How to compute the cosine similarity for different architectures?

facebookresearch / radioactive_data

This technique modifies image data so that any model trained on it will bear an identifiable mark.

Other

38 stars 9 forks source link

How to compute the cosine similarity for different architectures? #6

Closed zzzucf closed 2 years ago

zzzucf commented 2 years ago

Hi, from the Section 5.4, Architecture transfer in the original paper, Table 3 was presented with results from different architectures. However, ResNet-50, Densenet-121, and VGG 16 have different feature size as 2048, 1024, 4096, respectively, how did you compute the cosine similarity when the features' size are different? And why we need p-value instead of the angle from cosine? Shouldn't the degree of angle be more direct?

alexandresablayrolles commented 2 years ago

Great question! In these cases, since you do alignment of the features, you would first learn an alignment matrix that maps from e.g. 2048 to 512, apply this alignment to the classifier vectors, and then compute the cosine similarity in the 512 dimensional space.

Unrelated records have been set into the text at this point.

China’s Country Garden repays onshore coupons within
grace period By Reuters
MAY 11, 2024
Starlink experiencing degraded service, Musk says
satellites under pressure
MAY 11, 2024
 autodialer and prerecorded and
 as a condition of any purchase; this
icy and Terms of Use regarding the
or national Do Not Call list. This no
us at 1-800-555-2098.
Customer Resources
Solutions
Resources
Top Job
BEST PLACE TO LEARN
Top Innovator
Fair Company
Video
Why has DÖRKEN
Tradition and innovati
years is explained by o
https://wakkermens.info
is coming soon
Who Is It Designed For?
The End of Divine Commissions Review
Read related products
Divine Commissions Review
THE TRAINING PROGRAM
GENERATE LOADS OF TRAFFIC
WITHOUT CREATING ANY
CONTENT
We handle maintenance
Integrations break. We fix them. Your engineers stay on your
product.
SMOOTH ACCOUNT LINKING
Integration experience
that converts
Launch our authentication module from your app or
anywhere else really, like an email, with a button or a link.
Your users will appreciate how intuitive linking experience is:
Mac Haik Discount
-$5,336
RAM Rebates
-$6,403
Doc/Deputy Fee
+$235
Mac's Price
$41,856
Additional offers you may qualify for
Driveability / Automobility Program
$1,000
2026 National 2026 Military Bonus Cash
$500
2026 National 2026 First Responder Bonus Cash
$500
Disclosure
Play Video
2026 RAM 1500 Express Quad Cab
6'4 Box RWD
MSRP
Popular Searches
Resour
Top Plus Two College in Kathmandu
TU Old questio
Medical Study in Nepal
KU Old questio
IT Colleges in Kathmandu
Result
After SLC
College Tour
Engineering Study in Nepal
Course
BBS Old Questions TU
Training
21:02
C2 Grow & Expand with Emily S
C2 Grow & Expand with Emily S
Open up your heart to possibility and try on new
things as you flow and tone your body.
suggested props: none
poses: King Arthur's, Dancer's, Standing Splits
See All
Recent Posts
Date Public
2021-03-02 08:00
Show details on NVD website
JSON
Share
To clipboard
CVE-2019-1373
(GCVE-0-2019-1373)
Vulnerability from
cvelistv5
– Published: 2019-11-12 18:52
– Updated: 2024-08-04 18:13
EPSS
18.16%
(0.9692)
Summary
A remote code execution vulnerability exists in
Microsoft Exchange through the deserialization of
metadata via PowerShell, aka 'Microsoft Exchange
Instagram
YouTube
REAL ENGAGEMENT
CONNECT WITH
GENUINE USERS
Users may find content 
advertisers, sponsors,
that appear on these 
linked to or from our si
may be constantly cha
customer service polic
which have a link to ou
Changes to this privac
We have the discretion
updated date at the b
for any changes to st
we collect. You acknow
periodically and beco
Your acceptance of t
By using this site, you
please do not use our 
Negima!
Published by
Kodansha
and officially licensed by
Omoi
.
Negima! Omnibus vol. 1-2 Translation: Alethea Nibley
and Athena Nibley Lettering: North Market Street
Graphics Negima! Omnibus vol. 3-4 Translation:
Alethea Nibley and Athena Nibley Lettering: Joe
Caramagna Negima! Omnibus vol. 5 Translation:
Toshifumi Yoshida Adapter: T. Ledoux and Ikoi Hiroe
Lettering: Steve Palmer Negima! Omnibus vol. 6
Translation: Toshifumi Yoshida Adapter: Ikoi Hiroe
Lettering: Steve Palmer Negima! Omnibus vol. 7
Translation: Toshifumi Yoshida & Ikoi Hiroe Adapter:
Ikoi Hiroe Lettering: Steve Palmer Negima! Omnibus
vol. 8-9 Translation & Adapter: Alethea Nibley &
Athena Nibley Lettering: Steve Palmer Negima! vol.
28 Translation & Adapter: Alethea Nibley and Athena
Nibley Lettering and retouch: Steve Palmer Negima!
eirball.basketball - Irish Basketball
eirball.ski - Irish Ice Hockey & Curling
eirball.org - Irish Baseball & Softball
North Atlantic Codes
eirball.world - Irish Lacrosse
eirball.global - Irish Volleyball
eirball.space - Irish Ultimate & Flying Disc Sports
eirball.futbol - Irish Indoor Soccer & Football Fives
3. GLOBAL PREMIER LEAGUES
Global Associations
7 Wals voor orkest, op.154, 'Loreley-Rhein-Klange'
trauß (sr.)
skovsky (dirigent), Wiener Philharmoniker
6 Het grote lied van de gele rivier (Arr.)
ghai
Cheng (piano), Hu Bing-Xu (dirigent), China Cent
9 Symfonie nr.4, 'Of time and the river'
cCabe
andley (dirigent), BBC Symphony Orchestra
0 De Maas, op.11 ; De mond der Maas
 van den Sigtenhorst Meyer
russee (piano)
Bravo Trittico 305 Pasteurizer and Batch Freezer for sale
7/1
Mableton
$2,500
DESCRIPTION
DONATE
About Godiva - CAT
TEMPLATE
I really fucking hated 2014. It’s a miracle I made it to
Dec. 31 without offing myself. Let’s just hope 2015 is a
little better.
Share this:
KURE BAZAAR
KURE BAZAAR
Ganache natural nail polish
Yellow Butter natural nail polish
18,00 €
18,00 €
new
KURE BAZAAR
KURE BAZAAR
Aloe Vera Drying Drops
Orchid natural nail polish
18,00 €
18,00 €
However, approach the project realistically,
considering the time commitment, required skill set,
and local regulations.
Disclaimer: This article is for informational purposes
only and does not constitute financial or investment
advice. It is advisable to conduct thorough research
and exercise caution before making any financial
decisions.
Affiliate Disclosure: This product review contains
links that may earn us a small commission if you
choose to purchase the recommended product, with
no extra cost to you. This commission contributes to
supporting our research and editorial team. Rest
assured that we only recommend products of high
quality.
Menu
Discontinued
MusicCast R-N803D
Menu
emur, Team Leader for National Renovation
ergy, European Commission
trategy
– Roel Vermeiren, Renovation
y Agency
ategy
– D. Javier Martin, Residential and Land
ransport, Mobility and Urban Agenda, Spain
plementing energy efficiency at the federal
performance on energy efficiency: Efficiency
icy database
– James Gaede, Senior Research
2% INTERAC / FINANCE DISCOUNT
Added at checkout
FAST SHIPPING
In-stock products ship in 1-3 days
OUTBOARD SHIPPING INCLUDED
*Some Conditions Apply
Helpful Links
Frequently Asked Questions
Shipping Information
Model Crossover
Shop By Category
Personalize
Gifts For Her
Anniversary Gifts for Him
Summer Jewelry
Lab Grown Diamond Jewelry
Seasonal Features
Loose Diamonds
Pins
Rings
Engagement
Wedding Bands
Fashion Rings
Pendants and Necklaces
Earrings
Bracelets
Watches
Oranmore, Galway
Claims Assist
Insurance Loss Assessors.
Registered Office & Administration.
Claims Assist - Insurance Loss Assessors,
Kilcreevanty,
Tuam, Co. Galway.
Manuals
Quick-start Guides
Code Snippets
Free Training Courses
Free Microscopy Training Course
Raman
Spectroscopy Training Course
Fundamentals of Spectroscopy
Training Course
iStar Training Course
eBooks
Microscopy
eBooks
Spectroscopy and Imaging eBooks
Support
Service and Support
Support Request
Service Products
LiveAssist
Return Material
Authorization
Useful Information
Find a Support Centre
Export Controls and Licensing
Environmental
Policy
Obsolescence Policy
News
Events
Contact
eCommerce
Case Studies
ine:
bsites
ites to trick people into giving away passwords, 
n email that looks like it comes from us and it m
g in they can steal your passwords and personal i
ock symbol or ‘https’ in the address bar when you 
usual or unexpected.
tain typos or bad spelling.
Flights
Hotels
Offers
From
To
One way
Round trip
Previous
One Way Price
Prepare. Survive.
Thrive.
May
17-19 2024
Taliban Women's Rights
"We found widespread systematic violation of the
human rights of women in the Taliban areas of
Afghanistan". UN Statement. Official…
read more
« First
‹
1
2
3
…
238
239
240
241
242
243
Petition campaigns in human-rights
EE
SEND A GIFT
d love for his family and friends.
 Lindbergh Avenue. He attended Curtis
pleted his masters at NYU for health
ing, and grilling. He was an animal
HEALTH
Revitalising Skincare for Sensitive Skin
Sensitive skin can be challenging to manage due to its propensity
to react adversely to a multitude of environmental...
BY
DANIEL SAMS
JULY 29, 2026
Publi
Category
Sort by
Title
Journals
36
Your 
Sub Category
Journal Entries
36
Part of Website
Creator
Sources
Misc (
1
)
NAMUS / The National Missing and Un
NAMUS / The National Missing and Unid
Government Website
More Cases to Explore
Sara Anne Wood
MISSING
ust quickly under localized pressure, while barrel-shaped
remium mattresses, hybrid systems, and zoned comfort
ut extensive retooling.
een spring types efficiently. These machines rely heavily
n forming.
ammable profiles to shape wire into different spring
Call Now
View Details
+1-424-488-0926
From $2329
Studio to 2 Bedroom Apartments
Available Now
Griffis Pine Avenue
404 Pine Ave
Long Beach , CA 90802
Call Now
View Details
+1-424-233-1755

zzzucf commented 2 years ago

I think of what you proposed before and what concerns me the most is that the transformation M would not have unique solution since it is not dxd anymore (dxd', d>>d'). In that case, there exists multiple transformations which might represent completely different directions to transform the classifier. So how can you explain the radioactive would still work when there exists multiple transformed classifier WMs?

alexandresablayrolles commented 2 years ago

Given that it's in the "good" direction (i.e. reducing from d'>d to d), I don't expect this to be a problem.